* TEXT SECTION
# Does this method of HDR look okay?



## Parker219

I had the challenge of photographing this living room area while also showing that the property has a water view.

I only took one image while I was at the house, with a flash and -1 compensation.

Then I made 3 images from the 1 image in lightroom and made one image -2, kept one the same, and made one image +1.5 I believe.

Then I used the now free Nik software to merge the photos together and adjusted from there.


I will post the originals and then the what I have so far for the final product.

Thank You for any feedback you can give.





 

 








Drum roll...


----------



## jcdeboever

Which one looks like what you seen? 

Is it your living room? The balance is way off in terms of furniture placement .... the whole thing is just a mess really.


----------



## Parker219

No, it is not my living room. 

Any comments on the processing?


----------



## Watchful

I think it looks fine. I think it would look fine with normal exposure too. I don't really see any harsh enough shadows to need hdr on this.
But I actually like harsh shadows too, being a fan of film noir.
Good practice shot. Try some real bracketed shots and knit them together.


----------



## Overread

You're getting a lot of blow-out in both sets of windows and in the primary window-light reflections. I would try to tone those down in the photo; bright areas draw our eyes attention and that isn't want you want. You might have to treat those areas (esp the window areas) as a different area to work on compared to the darker indoor areas of the photo.


----------



## 407370

I am interested in how the OP could have avoided the bright windows issue while actually taking the pic. 
This is a problem I have all the time with landscape shots with darker foreground and bright skies. I always reduce exposure to the extent that I can see whats in the sky but that always leaves a nearly black foreground. Even merging bracketed pics always makes the sky look brighter than desired so out comes the dodging and burning tools. 
Someone suggested lighting the foreground to make it closer to the sky brightness but he was an idiot.


----------



## Overread

Well for windows its easier; you can manually blend the photos in editing. Just process it in two batches - once for the window and once for the room and then just cut and paste the window into the room shot. For landscapes it can be a bit more tricky; but with the correct use of copy/paste and then the brush and layermask you can get the same effect.


----------



## Braineack

Parker219 said:


> Any comments on the processing?


Looks pretty good.  But the windows are still borderline blown out and arent using much from that first exposure that did the outside exposure very well.

I'd also go back and correct for distortion, plumb up those walls.


----------



## ronlane

In my opinion, this is a good image for real estate.


----------



## Trblmkr

I use spot metering vs matrix metering for things like this to make sure I get the right exposure for the outside. The very first picture has a decent shot outside so I would use that one and then blend in the others for the rest of the room.   My biggest issue is the walls, ya got to get those verticals vertical.  Adjust your camera higher or lower to get them as close as possible, and then use the correction in LR/PS to make them perfect.  If you post this on any other board for RE they would tear you apart as this is like the "golden rule" in RE photography. Every thing else can be crap, but if you're lines are off... watch out.

* Records in a dataset
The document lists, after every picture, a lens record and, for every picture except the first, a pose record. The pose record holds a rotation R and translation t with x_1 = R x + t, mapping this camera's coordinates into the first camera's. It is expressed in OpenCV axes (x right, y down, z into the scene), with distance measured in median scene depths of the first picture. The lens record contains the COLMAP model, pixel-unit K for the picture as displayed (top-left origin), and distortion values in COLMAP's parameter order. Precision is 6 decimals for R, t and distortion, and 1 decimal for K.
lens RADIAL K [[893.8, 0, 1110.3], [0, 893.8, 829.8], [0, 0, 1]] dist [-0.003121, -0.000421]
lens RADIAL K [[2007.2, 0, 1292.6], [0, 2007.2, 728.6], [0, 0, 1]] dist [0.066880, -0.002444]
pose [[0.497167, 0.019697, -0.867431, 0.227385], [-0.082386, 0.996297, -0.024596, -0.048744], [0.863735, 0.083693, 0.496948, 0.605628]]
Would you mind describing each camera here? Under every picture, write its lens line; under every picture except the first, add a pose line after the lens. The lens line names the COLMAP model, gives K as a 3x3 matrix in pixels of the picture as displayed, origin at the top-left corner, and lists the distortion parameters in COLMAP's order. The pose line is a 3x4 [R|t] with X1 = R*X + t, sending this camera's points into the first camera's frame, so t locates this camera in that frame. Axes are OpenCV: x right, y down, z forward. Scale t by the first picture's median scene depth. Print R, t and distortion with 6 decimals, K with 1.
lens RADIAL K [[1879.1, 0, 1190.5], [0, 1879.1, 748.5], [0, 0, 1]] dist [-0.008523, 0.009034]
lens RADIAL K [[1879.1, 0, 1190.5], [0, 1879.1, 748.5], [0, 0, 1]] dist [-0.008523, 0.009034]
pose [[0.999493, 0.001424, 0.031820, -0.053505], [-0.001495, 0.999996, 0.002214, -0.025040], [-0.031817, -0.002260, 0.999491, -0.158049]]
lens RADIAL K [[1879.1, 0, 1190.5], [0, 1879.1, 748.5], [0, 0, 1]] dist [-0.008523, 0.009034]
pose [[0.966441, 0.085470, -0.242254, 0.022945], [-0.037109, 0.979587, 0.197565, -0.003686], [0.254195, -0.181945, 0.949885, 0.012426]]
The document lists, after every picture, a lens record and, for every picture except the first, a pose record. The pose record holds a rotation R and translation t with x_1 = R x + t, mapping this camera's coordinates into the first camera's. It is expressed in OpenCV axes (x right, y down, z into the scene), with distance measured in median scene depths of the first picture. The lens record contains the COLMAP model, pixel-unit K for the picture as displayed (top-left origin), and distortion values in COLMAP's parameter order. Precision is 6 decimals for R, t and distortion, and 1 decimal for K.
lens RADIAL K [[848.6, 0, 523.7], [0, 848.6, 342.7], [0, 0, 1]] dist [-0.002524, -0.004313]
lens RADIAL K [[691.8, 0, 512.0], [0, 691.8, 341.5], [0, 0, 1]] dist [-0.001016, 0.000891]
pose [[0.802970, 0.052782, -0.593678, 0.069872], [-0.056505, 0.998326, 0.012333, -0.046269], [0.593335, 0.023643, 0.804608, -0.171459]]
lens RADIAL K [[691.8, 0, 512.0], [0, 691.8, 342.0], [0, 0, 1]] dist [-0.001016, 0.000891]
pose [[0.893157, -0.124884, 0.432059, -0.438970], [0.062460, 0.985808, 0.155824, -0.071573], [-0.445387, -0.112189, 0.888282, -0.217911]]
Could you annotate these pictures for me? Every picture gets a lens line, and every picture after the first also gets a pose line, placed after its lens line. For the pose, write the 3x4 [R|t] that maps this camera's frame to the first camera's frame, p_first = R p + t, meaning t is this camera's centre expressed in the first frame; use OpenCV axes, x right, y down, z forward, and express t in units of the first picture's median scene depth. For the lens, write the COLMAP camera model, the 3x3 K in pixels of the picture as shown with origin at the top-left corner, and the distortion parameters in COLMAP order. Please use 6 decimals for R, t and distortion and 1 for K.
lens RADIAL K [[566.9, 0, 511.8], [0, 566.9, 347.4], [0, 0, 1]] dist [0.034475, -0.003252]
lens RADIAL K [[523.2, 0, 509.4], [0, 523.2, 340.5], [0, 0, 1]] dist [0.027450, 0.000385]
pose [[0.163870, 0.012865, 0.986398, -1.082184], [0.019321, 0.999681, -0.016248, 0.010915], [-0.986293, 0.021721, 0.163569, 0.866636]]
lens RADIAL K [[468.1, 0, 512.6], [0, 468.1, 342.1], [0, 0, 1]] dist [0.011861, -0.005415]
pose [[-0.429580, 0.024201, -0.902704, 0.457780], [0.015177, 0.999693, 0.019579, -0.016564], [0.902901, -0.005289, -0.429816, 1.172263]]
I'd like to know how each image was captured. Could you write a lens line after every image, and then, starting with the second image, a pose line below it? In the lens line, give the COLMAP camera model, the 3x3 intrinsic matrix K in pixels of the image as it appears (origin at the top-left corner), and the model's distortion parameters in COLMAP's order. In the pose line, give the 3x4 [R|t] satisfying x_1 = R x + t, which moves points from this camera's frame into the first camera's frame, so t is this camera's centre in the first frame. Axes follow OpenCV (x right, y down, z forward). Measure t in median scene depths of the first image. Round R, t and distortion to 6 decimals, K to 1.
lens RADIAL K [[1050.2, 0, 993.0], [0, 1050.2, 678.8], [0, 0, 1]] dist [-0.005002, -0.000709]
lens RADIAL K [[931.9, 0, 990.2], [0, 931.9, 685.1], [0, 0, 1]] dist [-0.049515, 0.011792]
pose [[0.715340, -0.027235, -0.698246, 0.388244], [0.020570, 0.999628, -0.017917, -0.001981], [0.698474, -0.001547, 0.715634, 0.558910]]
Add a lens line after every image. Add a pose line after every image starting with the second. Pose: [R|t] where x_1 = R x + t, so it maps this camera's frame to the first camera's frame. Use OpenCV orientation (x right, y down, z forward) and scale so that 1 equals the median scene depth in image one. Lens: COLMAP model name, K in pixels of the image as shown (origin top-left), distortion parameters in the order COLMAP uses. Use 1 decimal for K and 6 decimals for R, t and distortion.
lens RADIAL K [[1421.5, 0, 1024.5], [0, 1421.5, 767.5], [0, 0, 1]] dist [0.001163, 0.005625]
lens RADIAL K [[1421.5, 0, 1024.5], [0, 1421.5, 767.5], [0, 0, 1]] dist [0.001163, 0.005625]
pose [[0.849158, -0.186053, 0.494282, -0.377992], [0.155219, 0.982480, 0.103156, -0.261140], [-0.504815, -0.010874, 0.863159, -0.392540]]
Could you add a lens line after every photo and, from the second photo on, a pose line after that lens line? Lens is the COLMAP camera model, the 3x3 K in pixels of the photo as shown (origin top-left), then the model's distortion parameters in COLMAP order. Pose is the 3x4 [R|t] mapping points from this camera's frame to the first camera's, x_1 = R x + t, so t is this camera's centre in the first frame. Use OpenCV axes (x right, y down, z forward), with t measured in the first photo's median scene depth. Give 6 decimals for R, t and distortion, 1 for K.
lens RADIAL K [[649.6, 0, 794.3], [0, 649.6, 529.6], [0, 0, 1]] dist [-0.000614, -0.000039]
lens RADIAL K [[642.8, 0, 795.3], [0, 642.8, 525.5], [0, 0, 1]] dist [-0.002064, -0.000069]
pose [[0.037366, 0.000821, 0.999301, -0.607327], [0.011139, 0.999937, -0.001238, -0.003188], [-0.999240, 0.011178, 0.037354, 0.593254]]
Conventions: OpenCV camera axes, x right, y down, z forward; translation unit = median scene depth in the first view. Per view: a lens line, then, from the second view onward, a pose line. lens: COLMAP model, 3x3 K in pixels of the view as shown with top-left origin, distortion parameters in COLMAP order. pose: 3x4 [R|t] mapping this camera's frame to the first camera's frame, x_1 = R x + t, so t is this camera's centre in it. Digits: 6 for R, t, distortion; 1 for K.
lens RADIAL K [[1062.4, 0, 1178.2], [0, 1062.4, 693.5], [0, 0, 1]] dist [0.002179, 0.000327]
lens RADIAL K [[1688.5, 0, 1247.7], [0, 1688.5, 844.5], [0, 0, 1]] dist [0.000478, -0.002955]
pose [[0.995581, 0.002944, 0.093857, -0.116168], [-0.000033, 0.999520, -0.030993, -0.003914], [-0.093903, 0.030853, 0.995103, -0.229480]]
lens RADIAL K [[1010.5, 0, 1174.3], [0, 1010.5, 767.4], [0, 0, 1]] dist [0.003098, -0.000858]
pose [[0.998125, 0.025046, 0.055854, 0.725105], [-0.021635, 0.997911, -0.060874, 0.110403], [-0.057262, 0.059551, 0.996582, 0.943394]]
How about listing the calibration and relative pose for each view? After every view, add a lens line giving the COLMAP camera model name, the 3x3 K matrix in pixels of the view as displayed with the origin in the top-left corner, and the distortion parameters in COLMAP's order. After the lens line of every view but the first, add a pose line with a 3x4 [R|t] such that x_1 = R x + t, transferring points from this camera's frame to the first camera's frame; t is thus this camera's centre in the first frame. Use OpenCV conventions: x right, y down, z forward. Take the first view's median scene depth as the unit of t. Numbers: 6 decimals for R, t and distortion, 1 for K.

* WORK REQUIRED
In the forum thread, which free software did Parker219 use to merge the photos? These rows have nothing to do with the forum thread.

* RESULT
The Nik software.